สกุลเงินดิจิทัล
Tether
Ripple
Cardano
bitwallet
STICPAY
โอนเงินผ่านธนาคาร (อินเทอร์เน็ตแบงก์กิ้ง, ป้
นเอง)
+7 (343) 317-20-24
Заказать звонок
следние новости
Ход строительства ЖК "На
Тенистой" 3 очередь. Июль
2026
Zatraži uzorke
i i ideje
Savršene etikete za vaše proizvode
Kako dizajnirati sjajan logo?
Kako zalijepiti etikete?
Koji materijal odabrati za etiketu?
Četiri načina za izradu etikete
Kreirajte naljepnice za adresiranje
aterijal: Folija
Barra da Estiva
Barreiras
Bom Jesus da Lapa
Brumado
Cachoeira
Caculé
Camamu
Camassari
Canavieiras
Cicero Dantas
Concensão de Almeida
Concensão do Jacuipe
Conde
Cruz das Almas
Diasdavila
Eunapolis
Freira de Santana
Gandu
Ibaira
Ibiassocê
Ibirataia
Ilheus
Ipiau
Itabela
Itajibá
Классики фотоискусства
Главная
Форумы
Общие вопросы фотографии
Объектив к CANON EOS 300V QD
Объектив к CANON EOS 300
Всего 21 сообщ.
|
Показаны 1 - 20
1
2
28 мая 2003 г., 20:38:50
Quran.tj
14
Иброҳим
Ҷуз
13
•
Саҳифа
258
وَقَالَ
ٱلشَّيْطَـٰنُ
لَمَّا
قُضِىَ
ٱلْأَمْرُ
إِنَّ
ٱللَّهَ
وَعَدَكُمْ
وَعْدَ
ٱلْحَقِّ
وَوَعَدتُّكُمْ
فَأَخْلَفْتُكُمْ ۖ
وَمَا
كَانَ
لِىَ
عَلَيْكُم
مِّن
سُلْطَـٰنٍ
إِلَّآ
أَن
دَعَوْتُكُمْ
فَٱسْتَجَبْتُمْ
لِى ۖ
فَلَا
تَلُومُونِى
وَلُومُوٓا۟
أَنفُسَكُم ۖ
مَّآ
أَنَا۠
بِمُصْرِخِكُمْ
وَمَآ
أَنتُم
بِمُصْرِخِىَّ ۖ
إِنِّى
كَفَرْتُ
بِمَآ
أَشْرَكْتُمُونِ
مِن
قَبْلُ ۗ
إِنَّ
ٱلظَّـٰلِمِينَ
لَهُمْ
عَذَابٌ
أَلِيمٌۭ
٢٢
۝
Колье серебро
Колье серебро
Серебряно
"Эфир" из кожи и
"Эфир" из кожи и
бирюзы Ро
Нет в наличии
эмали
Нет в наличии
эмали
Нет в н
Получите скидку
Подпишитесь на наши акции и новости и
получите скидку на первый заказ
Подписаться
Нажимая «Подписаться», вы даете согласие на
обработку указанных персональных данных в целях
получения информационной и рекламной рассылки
---
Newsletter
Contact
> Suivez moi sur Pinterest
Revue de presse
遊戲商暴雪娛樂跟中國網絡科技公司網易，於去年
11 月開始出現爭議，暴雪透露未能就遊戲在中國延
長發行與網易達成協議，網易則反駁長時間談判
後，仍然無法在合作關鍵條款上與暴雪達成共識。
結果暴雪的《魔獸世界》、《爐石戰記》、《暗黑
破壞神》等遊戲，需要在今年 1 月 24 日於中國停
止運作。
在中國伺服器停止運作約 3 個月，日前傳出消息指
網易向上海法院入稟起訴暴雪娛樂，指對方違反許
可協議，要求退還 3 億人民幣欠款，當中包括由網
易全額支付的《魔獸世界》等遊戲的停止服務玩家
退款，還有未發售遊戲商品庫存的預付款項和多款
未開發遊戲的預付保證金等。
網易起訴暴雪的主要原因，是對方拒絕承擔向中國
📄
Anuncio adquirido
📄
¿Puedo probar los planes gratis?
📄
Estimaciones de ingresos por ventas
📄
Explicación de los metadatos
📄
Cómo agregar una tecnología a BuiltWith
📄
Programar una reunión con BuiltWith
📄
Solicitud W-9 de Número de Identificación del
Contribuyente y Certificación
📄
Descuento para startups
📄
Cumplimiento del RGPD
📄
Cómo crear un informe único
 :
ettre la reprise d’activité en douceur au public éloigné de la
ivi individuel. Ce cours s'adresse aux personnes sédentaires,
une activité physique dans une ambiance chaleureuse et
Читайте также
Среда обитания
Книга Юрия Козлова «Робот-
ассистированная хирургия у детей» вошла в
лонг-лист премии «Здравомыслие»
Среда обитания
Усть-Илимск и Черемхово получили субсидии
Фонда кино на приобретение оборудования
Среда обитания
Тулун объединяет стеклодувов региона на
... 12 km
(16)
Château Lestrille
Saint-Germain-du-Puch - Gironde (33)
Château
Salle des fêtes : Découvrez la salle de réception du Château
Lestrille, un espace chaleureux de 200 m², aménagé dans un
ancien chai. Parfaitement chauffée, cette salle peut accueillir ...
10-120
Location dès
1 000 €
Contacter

**Instructions to follow:** Note each line above that contains "Concensão" and copy it out.

**Response area:**
Concensão de Almeida
Concensão do Jacuipe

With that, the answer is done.